2.3. Vitalis, a major Portuguese bottled water brand, has produced a new bottle that is lighter than traditional polyethylene terephthalate (PET) bottles while also providing a strong brand identity. In 2009, Unicer, Vitalis' brand owner, challenged Logoplaste Innovation Lab to create a new range of PET bottles with an exclusive design that would reduce Unicer's environmental impact while enhancing its emotional link with consumers. The goal was to develop the lightest PET water bottle on the market that would still fit existing industrial filling lines.

3. Survive

3.1. "Certain insects, moreover, can even survive the formation of ice crystals within their bodies. One example is the larva of the midge Chironomus, which can be repeatedly frozen to a temperature as low as -13°F (-25°C), up to 90 percent of its body fluid is frozen. Such creatures are said to be freezing-tolerant." (Shuker 2001:110-111)

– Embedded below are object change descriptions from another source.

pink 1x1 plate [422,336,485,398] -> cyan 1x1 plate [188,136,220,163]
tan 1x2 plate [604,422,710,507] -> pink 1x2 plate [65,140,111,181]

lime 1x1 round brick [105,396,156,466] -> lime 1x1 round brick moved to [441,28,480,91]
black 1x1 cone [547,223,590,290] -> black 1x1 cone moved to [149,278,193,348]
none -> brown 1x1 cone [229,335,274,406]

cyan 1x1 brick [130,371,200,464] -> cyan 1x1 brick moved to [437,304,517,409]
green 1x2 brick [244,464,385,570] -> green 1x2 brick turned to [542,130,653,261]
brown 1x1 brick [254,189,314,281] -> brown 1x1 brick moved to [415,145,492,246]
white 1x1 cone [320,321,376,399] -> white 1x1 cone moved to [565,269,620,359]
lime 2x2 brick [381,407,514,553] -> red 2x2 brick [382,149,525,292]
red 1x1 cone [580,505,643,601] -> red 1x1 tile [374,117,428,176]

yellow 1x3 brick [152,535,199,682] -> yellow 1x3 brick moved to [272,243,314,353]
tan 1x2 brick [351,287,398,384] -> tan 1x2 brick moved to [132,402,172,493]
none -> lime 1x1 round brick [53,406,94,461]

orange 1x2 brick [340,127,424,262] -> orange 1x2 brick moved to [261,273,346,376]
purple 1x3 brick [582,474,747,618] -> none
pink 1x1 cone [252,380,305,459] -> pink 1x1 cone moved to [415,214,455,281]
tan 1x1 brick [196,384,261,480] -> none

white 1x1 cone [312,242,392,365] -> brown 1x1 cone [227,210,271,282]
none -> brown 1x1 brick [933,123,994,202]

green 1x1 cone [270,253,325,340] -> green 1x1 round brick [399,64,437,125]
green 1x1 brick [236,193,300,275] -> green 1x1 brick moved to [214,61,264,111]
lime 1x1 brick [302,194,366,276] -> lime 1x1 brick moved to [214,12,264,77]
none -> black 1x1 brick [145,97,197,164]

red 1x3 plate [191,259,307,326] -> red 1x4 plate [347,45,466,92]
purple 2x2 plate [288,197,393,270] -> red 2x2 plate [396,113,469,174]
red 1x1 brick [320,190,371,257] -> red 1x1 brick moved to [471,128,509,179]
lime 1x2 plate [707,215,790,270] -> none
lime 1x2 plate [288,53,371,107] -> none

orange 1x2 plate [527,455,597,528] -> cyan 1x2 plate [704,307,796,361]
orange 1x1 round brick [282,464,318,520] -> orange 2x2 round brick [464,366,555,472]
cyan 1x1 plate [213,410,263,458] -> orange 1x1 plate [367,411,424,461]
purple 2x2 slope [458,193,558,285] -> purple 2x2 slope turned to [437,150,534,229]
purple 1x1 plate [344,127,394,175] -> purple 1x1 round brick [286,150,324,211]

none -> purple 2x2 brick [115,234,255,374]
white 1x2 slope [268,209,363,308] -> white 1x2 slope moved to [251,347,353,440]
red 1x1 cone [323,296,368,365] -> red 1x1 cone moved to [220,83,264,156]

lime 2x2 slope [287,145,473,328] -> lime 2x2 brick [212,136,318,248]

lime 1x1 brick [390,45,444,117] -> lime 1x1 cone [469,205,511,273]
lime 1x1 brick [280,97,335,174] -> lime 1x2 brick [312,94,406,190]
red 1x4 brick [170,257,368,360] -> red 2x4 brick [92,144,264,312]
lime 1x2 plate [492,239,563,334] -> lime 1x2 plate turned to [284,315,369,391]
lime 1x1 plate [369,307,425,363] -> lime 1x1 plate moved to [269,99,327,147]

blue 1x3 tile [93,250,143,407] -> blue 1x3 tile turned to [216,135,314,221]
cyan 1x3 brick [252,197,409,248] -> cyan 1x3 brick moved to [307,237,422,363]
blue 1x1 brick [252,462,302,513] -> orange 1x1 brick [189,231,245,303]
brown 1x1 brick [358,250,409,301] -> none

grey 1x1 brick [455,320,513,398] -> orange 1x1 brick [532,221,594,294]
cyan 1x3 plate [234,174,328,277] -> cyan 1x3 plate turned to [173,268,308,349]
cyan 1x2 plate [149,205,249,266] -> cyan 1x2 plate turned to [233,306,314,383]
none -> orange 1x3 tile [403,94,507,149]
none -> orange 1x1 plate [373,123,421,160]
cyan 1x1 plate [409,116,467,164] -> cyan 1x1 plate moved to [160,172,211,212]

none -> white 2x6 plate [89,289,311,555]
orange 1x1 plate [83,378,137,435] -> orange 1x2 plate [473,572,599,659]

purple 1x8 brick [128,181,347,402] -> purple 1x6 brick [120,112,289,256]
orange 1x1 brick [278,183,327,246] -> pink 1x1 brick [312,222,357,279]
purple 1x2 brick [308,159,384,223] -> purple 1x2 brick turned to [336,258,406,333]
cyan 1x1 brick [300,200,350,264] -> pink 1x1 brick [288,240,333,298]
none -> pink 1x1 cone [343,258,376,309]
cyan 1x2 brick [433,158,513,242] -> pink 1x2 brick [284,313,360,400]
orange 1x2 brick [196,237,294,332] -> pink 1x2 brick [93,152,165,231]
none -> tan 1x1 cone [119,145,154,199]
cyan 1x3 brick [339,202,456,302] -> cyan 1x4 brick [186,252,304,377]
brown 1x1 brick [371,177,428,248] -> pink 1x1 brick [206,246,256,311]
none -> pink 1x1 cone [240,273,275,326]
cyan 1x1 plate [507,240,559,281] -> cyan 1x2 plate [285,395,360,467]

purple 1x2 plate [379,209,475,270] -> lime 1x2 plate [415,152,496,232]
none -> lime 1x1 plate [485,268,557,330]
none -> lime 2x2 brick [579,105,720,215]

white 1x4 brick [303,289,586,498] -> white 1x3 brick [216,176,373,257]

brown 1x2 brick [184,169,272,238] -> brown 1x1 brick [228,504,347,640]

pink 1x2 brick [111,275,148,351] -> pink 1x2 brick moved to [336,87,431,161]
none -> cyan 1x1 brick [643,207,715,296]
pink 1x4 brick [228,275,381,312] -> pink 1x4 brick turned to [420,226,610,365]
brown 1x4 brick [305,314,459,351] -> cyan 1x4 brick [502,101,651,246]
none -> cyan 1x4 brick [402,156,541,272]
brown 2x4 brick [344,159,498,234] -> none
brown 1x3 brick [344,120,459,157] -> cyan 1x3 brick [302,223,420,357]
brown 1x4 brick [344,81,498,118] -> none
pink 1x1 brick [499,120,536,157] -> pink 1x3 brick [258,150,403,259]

3.2. "[S]ome plants, like the aptly named 'resurrection fern' (Polypodium polypodioides), can survive extreme measures of water loss, even as much as 95% of their water content. How do the cells in these desiccation-tolerant plants remain viable? "…Ronald Balsamo, Associate Professor of Biology at Villanova University and Bradley Layton, Associate Professor of Mechanical Engineering and Mechanics at Drexel University…found that not only is a particular class of proteins, called dehydrins, more prevalent during dry conditions, but, for the first time, they found that it was also prevalent near the cell walls. Dehydrins earned their name for their ability to attract, sequester, and localize water. They behave this way because of their negative charge. "The finding led the researchers to the conclusion that these water-surrounded dehydrins may actually allow water to act as a lubricant between either the plant cell membrane and the plant cell wall or even between individual cell wall layers." (ScienceDaily 2010)

4. Adapt

4.1. A multidisciplinary team will study multiscalar architectures of human cells and translate these findings into algorithms for generating patterned, adaptive materials. These materials will also be interlaced with sensors and feedback mechanisms. The ultimate goal is to generate a building skin that can adapt to its environmental conditions in order to become more energy efficient, not to mention more effective for occupants.

4.2. Warren and Mahoney Limited architects designed the Upper Riccarton Community and School Library located in Christchurch, New Zealand. The library was completed in 2006. The library enclosure is passively ventilated, and uses environmentally sustainable design principles to minimise requirements for air-conditioning and its associated energy use. The architects incorporated several mechanisms that allow the building’s fabric to monitor climatic changes and reconfigure itself to accommodate them on a continuous basis. These include the following: Motorized operable windows at high and low levels to generate cross ventilation with high-level extraction over the summer months. Passive ventilation augmented by roof-mounted extract fans at times of peak temperature. Full-height motorized vertical louvers (automatically tracking with the sun) screen east and west-facing glazing. A raised floor slab incorporates a highly efficient pump-driven waterborne heating/cooling matrix, which responds to seasonal temperature requirements. Solar water heating, low energy lighting, double glazing, higher-than-code insulation levels and strategically placed thermal mass complete the environmental design strategy. Stormwater collection, and reuse, from the roof and asphalt areas.